Siegel argues that what the Notorious R.B.G. meme has done is about “picking up on something that has changed in the justice. She’s angrier. She’s angry on behalf of individuals facing down corporations or powerless people facing institutions.” He emphasizes that expressly connecting Ginsburg to Notorious B.I.G. and the feinting at violence and protest that are part of rap culture touches a nerve right now precisely because this kind of music is “a threat to the man, to the status quo; it makes polite people uncomfortable. … She is speaking on behalf of people who are not represented in the halls of power and privilege, and not represented by the conservatives at the court.”
I asked Shana Knizhnik whether she was explicitly connecting Ginsburg to hyper-masculine culture when she launched the Notorious R.B.G. Tumblr, and she says not at all. “I didn’t think about it in terms of masculinity. I was mostly thinking of the catchy nickname and how she was such a powerful force. Here you had this diminutive person, this tiny human, and nobody saw her as a badass. But when you see what she has done, over years, with such dignity and grace, it represented that.”
Finally, it’s probably also no accident that the cult of the badass R.B.G. arose at almost the same moment when academics and public intellectuals on the left began to announce it was time for her to retire; that political expediency and timing meant that if she stepped aside when Obama could still confirm a replacement, it would save the court from years—if not decades—of conservative control. Part of lionizing Ginsburg as a menacing giant is a way of saying, well, yeah she’s had two cancer scares and that heart thing and sometimes she looks like if you handed her the Restatement of Torts she’d fall over, but she can still kill you while you’re sleeping, using nothing but a lacy jabot. It’s a bit of magical thinking, perhaps, but also a young feminist’s answer to ideas of male power, longevity, and authority as expressed in the popular media.
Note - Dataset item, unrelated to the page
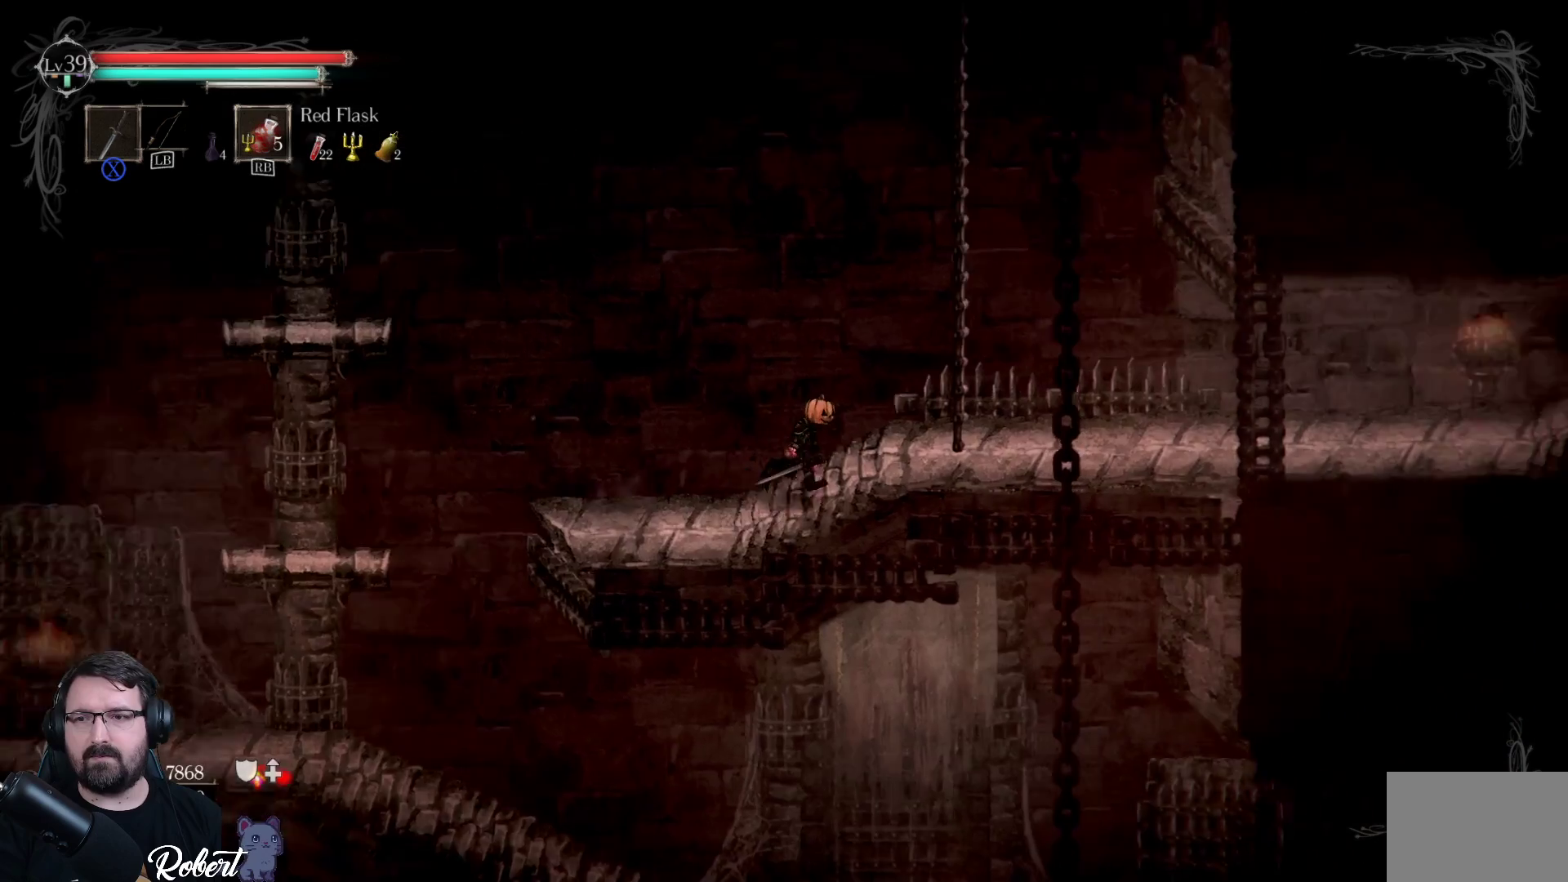
{"buttons": [], "left_stick": "up-right", "right_stick": "center", "events": []}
It’s a way of crossing your fingers and defending Ginsburg for staying on, even if she looks frail and falls asleep at the State of the Union.
People who watch the court for a living, like me, don’t know quite what to make of the whole Notorious phenomenon, or the fact that nobody is enjoying this notoriety more than Ginsburg. But Ginsburg has been saying for years that the generations of young women who came after her needed to step in and fight the fight she’s been leading since before they were born. Tumblr, Twitter, and images of huge rippling biceps might not be Ginsburg’s first choice for weapons in the gender war. But given that they appear to be engaging so many young women, maybe they’re weapons Ginsburg’s willing to deploy.